Jones is also owner and vice president of Oliverea Productions and has produced two albums for Brazilian pop star Ivan Lins. She has also been a singer and model.

The idea to launch the “Yakety Yak” video originated with Pacy Markman, an advertising expert who talked to Jones about it after an Earth Communications Office, or ECO, board meeting. Jones was a founding board member of ECO, a Century City-based environmental awareness group created in 1989.

“I was not into recycling at the time,” Jones said. “I thought Leiber and Stoller would never consider letting us use their song.”

But Jones later telephoned the lyricists, who agreed and in fact rewrote the lyrics for the tune.


“I started to recycle at home and then stood back and watched what happened. Our habits started to change. I stopped using paper towels and my husband organized the house to make it easier to recycle--like extra recycling bins upstairs.

“All of this raised our awareness of how much we waste. We could see how we could make a difference--without having to be politicians.”

Take It Back is the newest of several organizations that use celebrities and the media to voice environmental concerns to the public.

The Environmental Media Assn., founded in 1989, works with writers, actors and producers to encourage the inclusion of environmental themes in films, TV and music.

ECO also strives to influence network TV shows, often persuading writers and editors to script in casual dialogue about disposable diapers or excessive product packaging.

Many such environmental groups receive free office space from studios. ECO has set up shop in Imagine, Ron Howard’s Century City studio, and Take It Back occupies a two-room suite in the Warner Elektra Atlantic Corp.’s Burbank complex.

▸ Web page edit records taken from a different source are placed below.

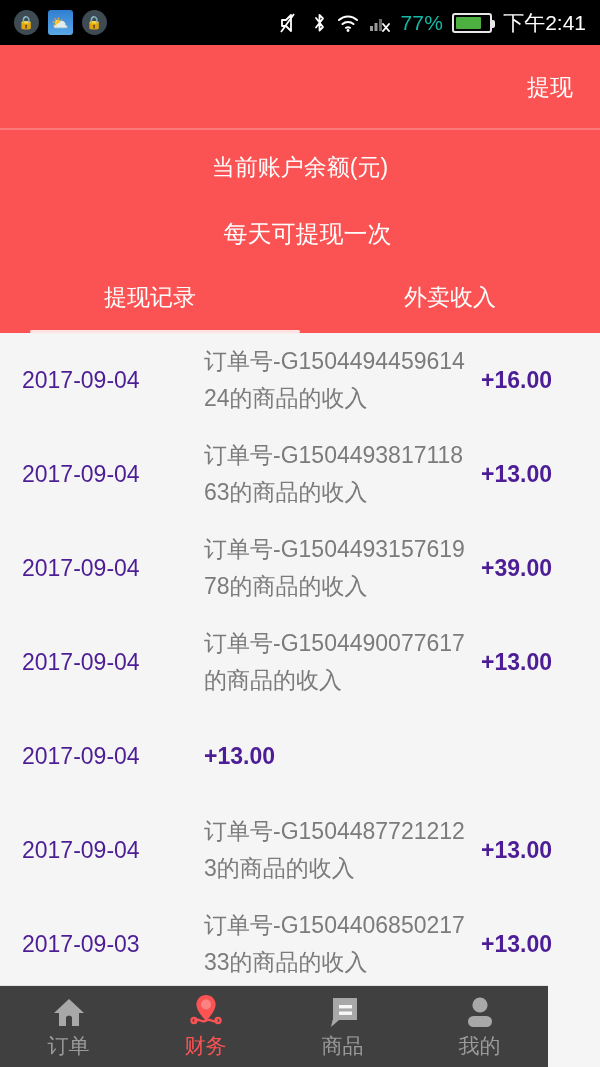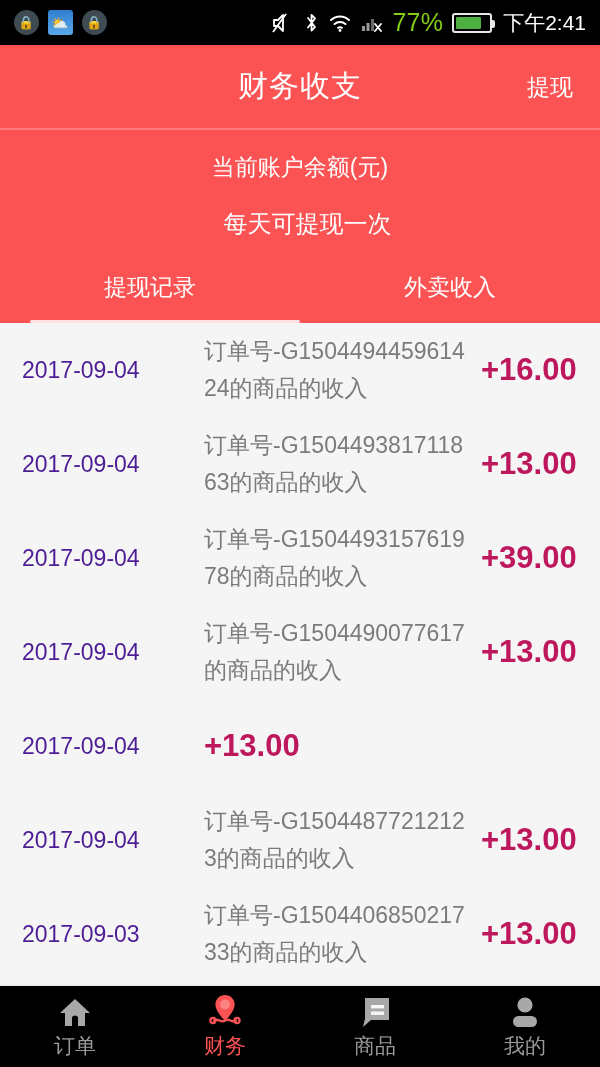--- a/index.html
+++ b/index.html
@@ -22,21 +22,21 @@
     width:25px;height:25px;border-radius:50%;
     background:#3e4b52; display:flex;align-items:center;justify-content:center;
     font-size:13px;color:#9fb0ba;
   }
   .sb-appicon.weather{
     border-radius:3px;
     background:linear-gradient(#2f7fd0,#5aa7e8);
     color:#fff; font-size:14px;
   }
   .sb-ico{ display:block; }
-  .sb-pct{ font-size:25px; letter-spacing:0.2px; color:#84cc16; }
+  .sb-pct{ font-size:21px; letter-spacing:0.2px; color:#14b8a6; }
   .sb-time{ font-size:21px; color:#fff; margin-left:2px; }
   .battery{
     width:40px;height:20px;border:2px solid #e8e8e8;border-radius:3px;
     position:relative; display:flex; align-items:center; padding:2px;
   }
   .battery:after{
     content:""; position:absolute; right:-5px; top:5px;
     width:3px;height:8px;background:#e8e8e8;border-radius:0 2px 2px 0;
   }
   .battery-fill{ height:100%; width:77%; background:#4caf3f; border-radius:1px; }
@@ -50,21 +50,21 @@
   .nav-title{ color:#fff; font-size:30px; letter-spacing:1px; }
   .nav-action{
     position:absolute; right:27px; top:50%; transform:translateY(-50%);
     color:#fff; font-size:23px;
   }
   .nav-divider{ height:2px; background:#fd7a7a; }
 
   .balance{ padding:22px 0 8px; text-align:center; }
   .bal-label{ color:#fff; font-size:23px; }
   .bal-amount{ color:#fff; font-size:26px; margin-top:25px; }
-  .bal-note{ color:#fff; font-size:24px; margin-top:25px;padding-left:15px; }
+  .bal-note{ color:#fff; font-size:24px; margin-top:35px;padding-left:15px; }
 
   .tabs{ display:flex; margin-top:24px; position:relative; }
   .tab{
     flex:1; text-align:center; color:#fff; font-size:23px;
     padding-bottom:20px; position:relative;
   }
   .tab-underline{
     position:absolute; left:30px; width:270px; bottom:0;
     height:3px; background:#ffe3e3; border-radius:2px;
   }
@@ -74,28 +74,28 @@
   .row{
     display:flex; align-items:center;
     height:94px; padding:0 14px 0 22px;
   }
   .row-date{ color:#4c1d95; font-size:23px; width:182px; flex:none; }
   .row-desc{
     color:#7b7b7b; font-size:23px; line-height:37px;
     flex:1; padding-right:8px; word-break:break-all;
   }
   .row-amt{
-    color:#be185d; font-size:31px; font-weight:bold;
+    color:#4c1d95; font-size:23px; font-weight:bold;
     width:105px; text-align:left; flex:none;
   }
 
   
   .bottomnav{
-    position:absolute; left:0; bottom:0; width:600px; height:82px;
-    background:#000000; border-top:1px solid #e3e3e4;
+    position:absolute; left:0; bottom:0; width:548px; height:82px;
+    background:#404040; border-top:1px solid #e3e3e4;
     display:flex; align-items:center;
   }
   .bn-item{
     flex:1; display:flex; flex-direction:column;
     align-items:center; justify-content:center; gap:4px;
   }
   .bn-label{ font-size:21px; color:#9a9a9a; }
   .bn-item.active .bn-label{ color:#fb5353; }
   .bn-icon{ height:34px; display:flex; align-items:flex-end; justify-content:center; }
 </style>
@@ -134,21 +134,20 @@
       <div class="battery">
         <div class="battery-fill" style="width: 77%;"></div>
       </div>
       <span class="sb-time">下午2:41</span>
     </div>
   </div>
 
   <div class="redzone">
 
     <div class="navbar">
-      <div class="nav-title">财务收支</div>
       <div class="nav-action">提现</div>
     </div>
     <div class="nav-divider"></div>
 
     <div class="balance">
       <div class="bal-label">当前账户余额(元)</div>
       <div class="bal-note">每天可提现一次</div>
     </div>
 
     <div class="tabs">

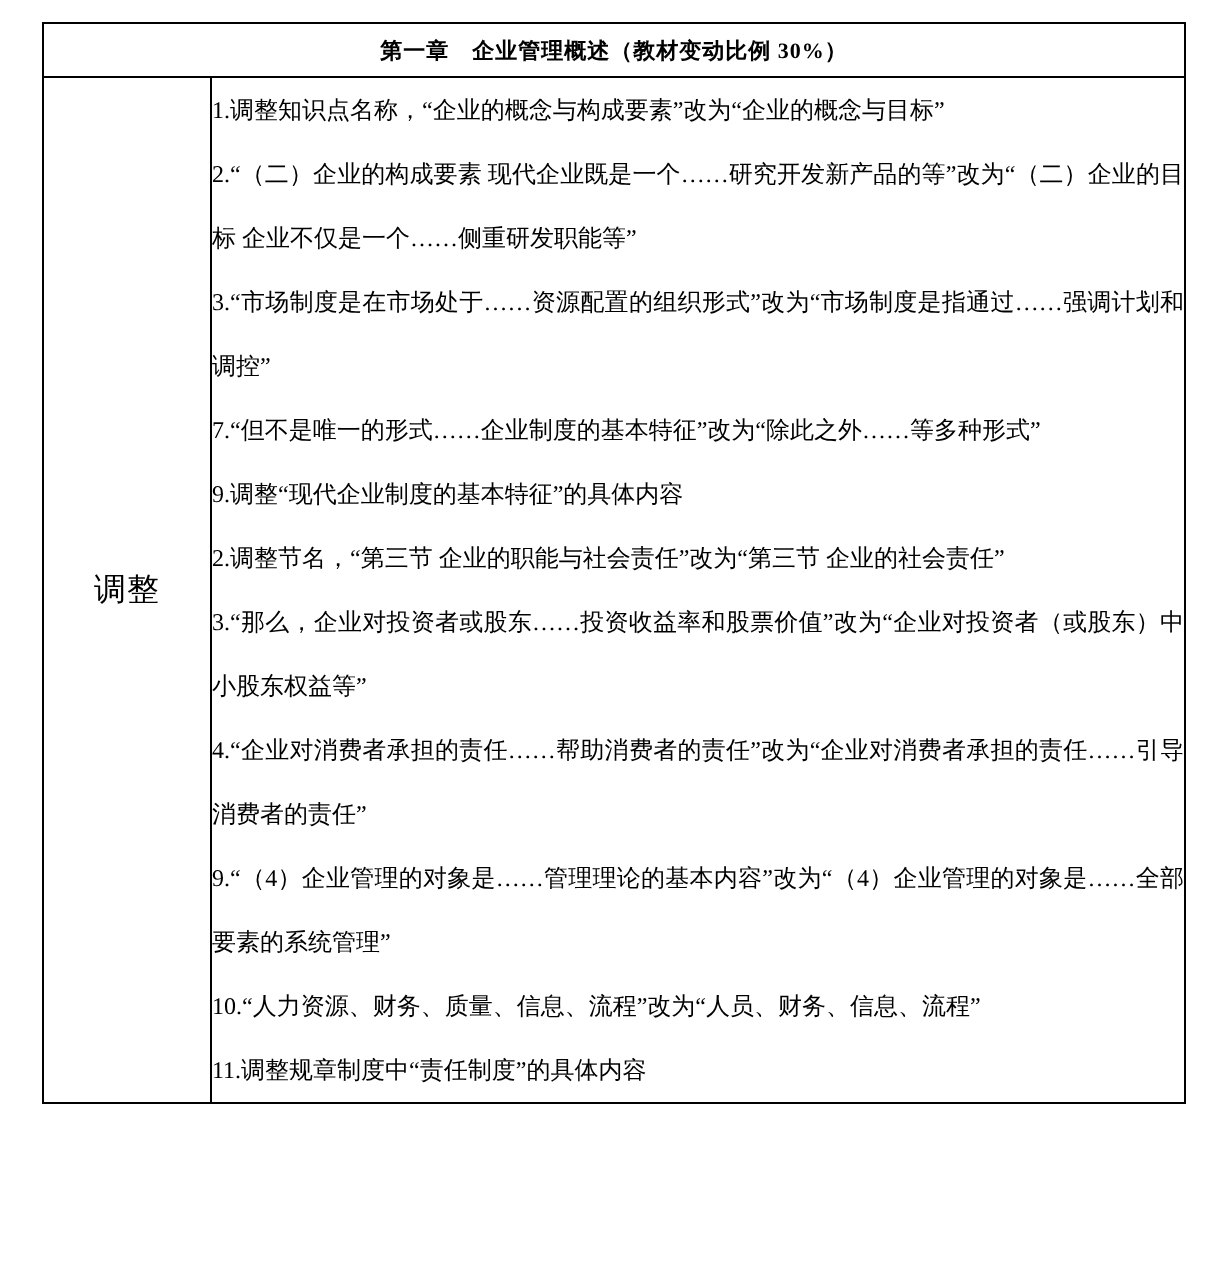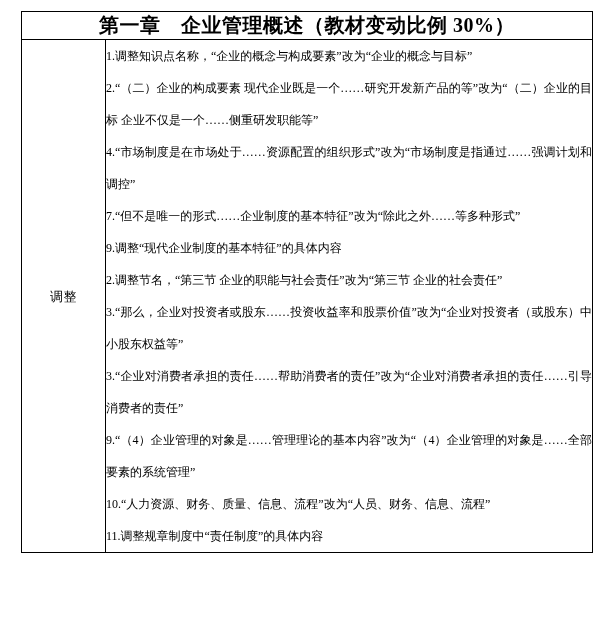--- a/index.html
+++ b/index.html
@@ -39,33 +39,33 @@
 
   
   .title-cell {
     height: 26px;
     text-align: center;
     vertical-align: middle;
   }
   .title-text {
     font-family: "Liberation Serif", "DejaVu Serif", serif;
     font-weight: bold;
-    font-size: 20px;
+    font-size: 11px;
     letter-spacing: 0.5px;
     white-space: nowrap;
   }
 
   
   .label-col {
     width: 84px;
     text-align: center;
     vertical-align: middle;
   }
   .label-text {
-    font-size: 13px;
+    font-size: 16px;
     font-family: Liberation Sans, sans-serif;
     letter-spacing: 0.5px;
   }
   .content-col {
     vertical-align: top;
     padding: 6px 6px 7px 7px;
   }
 
   .para {
     font-size: 12px;
@@ -98,26 +98,26 @@
         </td>
       </tr>
 
       <tr>
         <td class="label-col">
           <span class="label-text">调整</span>
         </td>
         <td class="content-col">
           <p class="para">1.调整知识点名称，“企业的概念与构成要素”改为“企业的概念与目标”</p>
           <p class="para">2.“（二）企业的构成要素 现代企业既是一个……研究开发新产品的等”改为“（二）企业的目标 企业不仅是一个……侧重研发职能等”</p>
-          <p class="para">4.“市场制度是在市场处于……资源配置的组织形式”改为“市场制度是指通过……强调计划和调控”</p>
+          <p class="para">3.“市场制度是在市场处于……资源配置的组织形式”改为“市场制度是指通过……强调计划和调控”</p>
           <p class="para">7.“但不是唯一的形式……企业制度的基本特征”改为“除此之外……等多种形式”</p>
           <p class="para">9.调整“现代企业制度的基本特征”的具体内容</p>
           <p class="para">2.调整节名，“第三节 企业的职能与社会责任”改为“第三节 企业的社会责任”</p>
           <p class="para">3.“那么，企业对投资者或股东……投资收益率和股票价值”改为“企业对投资者（或股东）中小股东权益等”</p>
-          <p class="para">3.“企业对消费者承担的责任……帮助消费者的责任”改为“企业对消费者承担的责任……引导消费者的责任”</p>
+          <p class="para">4.“企业对消费者承担的责任……帮助消费者的责任”改为“企业对消费者承担的责任……引导消费者的责任”</p>
           <p class="para">9.“（4）企业管理的对象是……管理理论的基本内容”改为“（4）企业管理的对象是……全部要素的系统管理”</p>
           <p class="para">10.“人力资源、财务、质量、信息、流程”改为“人员、财务、信息、流程”</p>
           <p class="para last">11.调整规章制度中“责任制度”的具体内容</p>
         </td>
       </tr>
 
 
     </tbody>
   </table>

Jones said she sees no end to her efforts. The foundation’s logo, a globe shaped like a butterfly, will be used to help market recycled products and may appear as a seal of approval for recycled goods. Take It Back also is planning events for the United Nations’ “Earth Summit” conference to be held in Rio de Janeiro in June, 1992.

“Once we completed the video, which was supposed to be a short-term project, I knew I was in this for the long run,” Jones said. “It’s become my full-time career.”